Pas si mal, mais cela se gâte par la suite. « Cependant, le net ralentissement, puis l’arrêt des investissements, la hausse des prix et celle des prélèvements obligatoires nécessaires au financement des investissements annulent les gains économiques du Grenelle après 2020, par rapport au scénario de référence. Les impacts sur le PIB et l’emploi deviennent négatifs à partir de 2021. La modification des hypothèses sur le prix de l’énergie et l’inclusion ou non des avantages socio-économiques générés par les investissements dans l’analyse ne modifient que légèrement ces résultats. »

 

Les esprits chagrins vont donc conclure que le verdissement de la France est un luxe inutile qu’il faut éviter si l’on veut, au choix, assainir nos finances publiques, maintenir la crédibilité de la France, voire protéger les générations futures. Mais le sujet est trop grave pour le laisser aux seuls économistes libéraux.

 

Car, et ils ne le nient pas, les experts de Bercy « oublient » d’intégrer à leur bilan plusieurs effets bénéfiques — mais difficiles à quantifier financièrement — du Grenelle. A commencer par la baisse annoncée des émissions de gaz à effet de serre. Or, souvenons-nous de l’une des conclusions du fameux rapport Stern : plus nous commencerons tôt à décarboner nos économies, moins cela nous coûtera cher. Comme d’habitude, les économistes oublient les externalités environnementales. Investir dans la trame verte et bleue restera pour eux un coût. Mais la préservation de la biodiversité (avec ces bénéfices socioéconomiques) ne sera jamais un gain.

 

De même, le développement des infrastructures de transport propre (fer, autoroute de la mer, réseau fluvial) des éco-quartiers devra toujours être inscrit au passif. Mais l’amélioration de l’attractivité de la France qui en découlera ne sera jamais gravée à l’actif.

 

Que dire aussi de la réduction des intrants qui va obliger les paysans à investir pour changer leurs pratiques agricoles ? Encore un coût qui ne sera, certes, pas compensé par une baisse de la facture sanitaire et environnementale de l’usage des pesticides ?

 

On le voit, l’exercice auquel vient de se livrer un aréopage de brillantes calculettes de Bercy a ses limites.
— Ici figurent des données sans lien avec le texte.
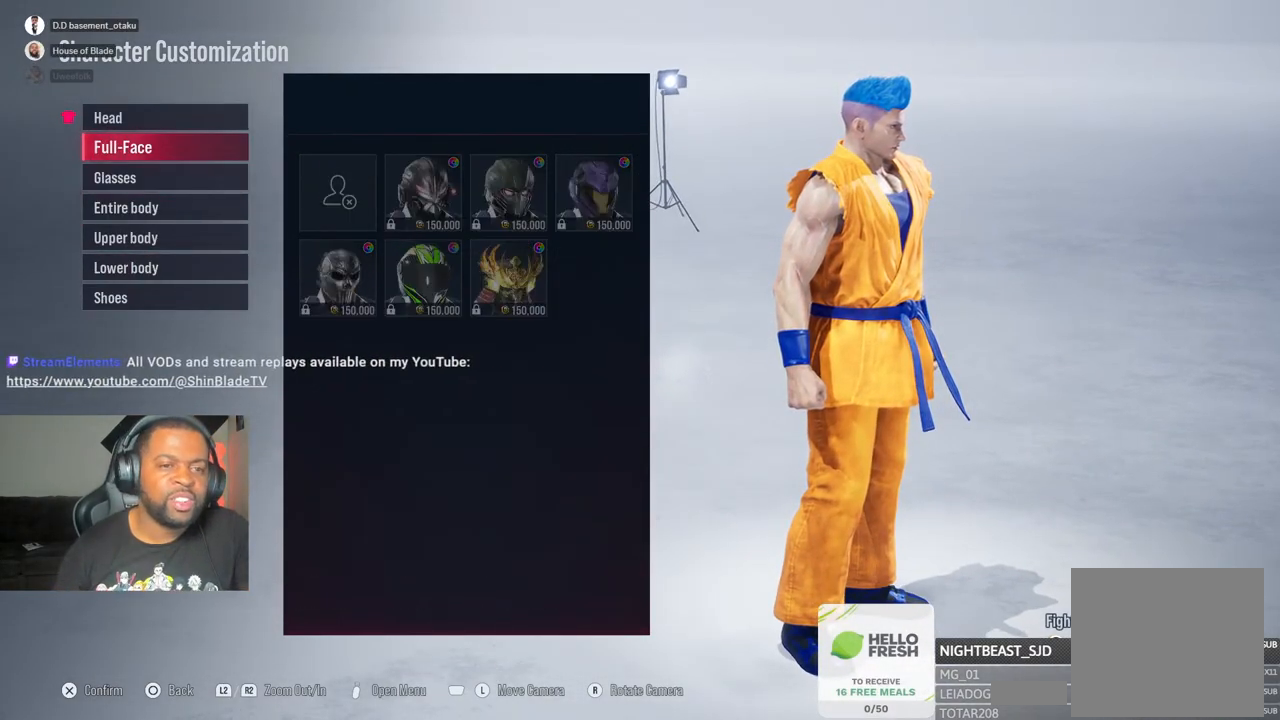
Gameplay with a controller (PlayStation layout); each line is a JSON object with the inputs held at the frame after it. "events" lists button and stick changes between this image and that frame as [ms after this image, input, new state], when the widget could be followed in between.
{"buttons": [], "left_stick": "center", "right_stick": "center", "events": []}
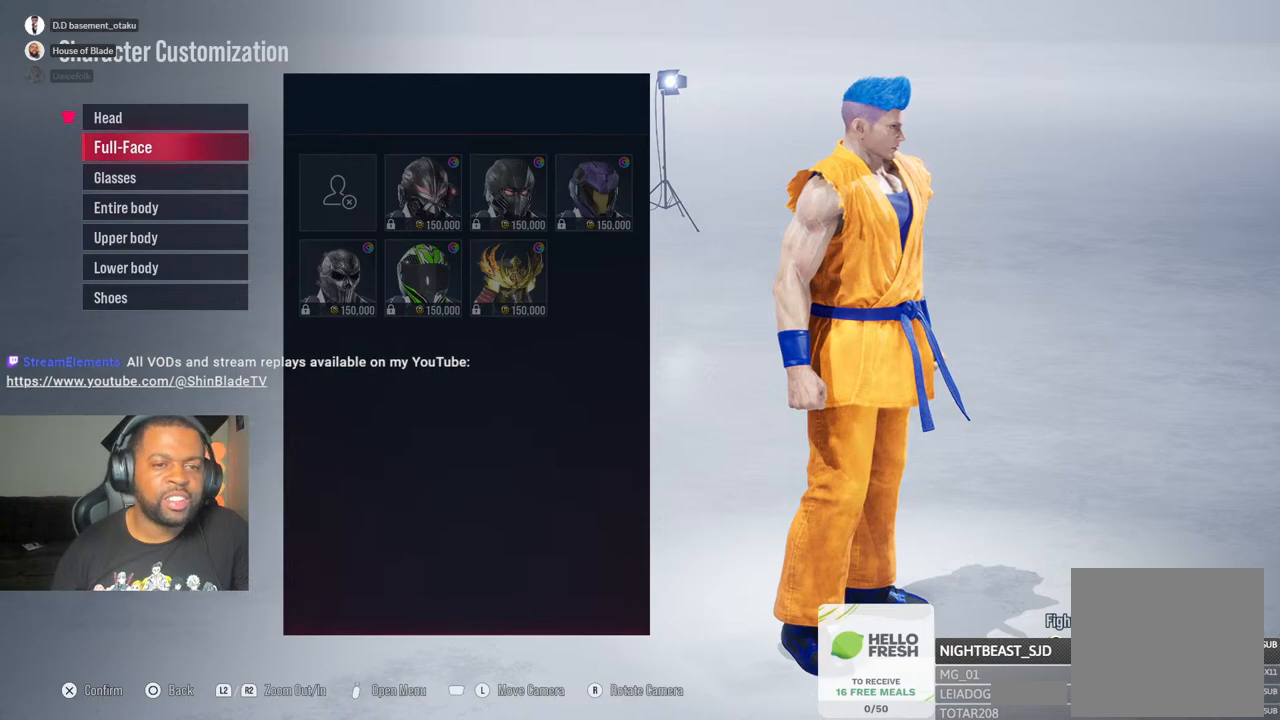
{"buttons": [], "left_stick": "center", "right_stick": "center", "events": [[100, "DPAD_UP", "down"], [183, "DPAD_UP", "up"]]}
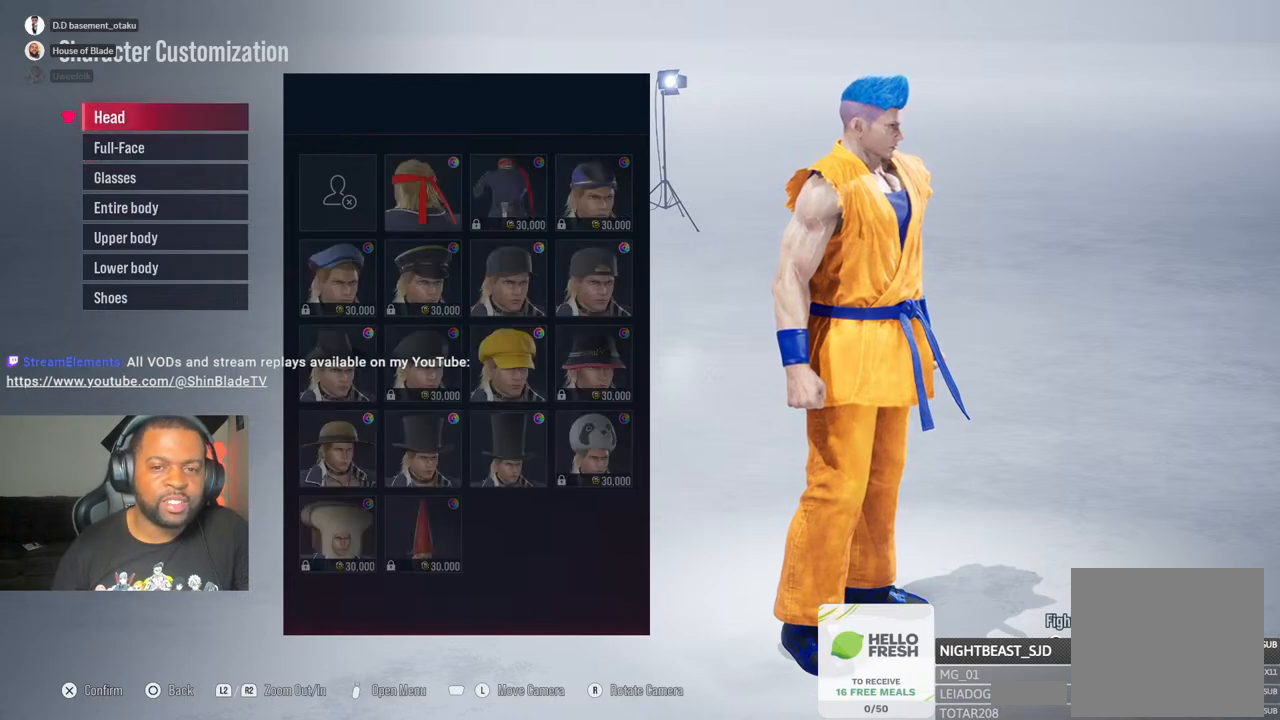
{"buttons": [], "left_stick": "center", "right_stick": "center", "events": [[167, "CIRCLE", "down"], [317, "CIRCLE", "up"]]}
Bien sûr, leur démonstration est imparable en économie classique. Mais ce système de pensée reste incapable d’intégrer dans sa démarche les ressources naturelles et leurs bienfaits, les effets positifs des innovations induites par les investissements « grenelliens ». Il est donc urgent de rénover notre système de comptabilité nationale. La Commission Stiglitz s’y attelle depuis deux ans. Pourvu que ça ne dure pas.